EXERCISE REQUIREMENTS.
Reproduce every line of the material below verbatim, in the same order and with the same line breaks.
[[ DATASET RECORDS, beginning ]]
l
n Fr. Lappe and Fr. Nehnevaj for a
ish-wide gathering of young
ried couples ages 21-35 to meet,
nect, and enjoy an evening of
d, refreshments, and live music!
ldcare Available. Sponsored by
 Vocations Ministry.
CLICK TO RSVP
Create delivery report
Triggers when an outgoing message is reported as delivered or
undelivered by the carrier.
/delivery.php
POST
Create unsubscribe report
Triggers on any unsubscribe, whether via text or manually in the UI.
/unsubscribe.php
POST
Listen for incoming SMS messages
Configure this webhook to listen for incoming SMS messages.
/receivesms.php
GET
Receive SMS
[[ DATASET RECORDS, end ]]
SOLUTION FOR THIS EXERCISE.
l
n Fr. Lappe and Fr. Nehnevaj for a
ish-wide gathering of young
ried couples ages 21-35 to meet,
nect, and enjoy an evening of
d, refreshments, and live music!
ldcare Available. Sponsored by
 Vocations Ministry.
CLICK TO RSVP
Create delivery report
Triggers when an outgoing message is reported as delivered or
undelivered by the carrier.
/delivery.php
POST
Create unsubscribe report
Triggers on any unsubscribe, whether via text or manually in the UI.
/unsubscribe.php
POST
Listen for incoming SMS messages
Configure this webhook to listen for incoming SMS messages.
/receivesms.php
GET
Receive SMS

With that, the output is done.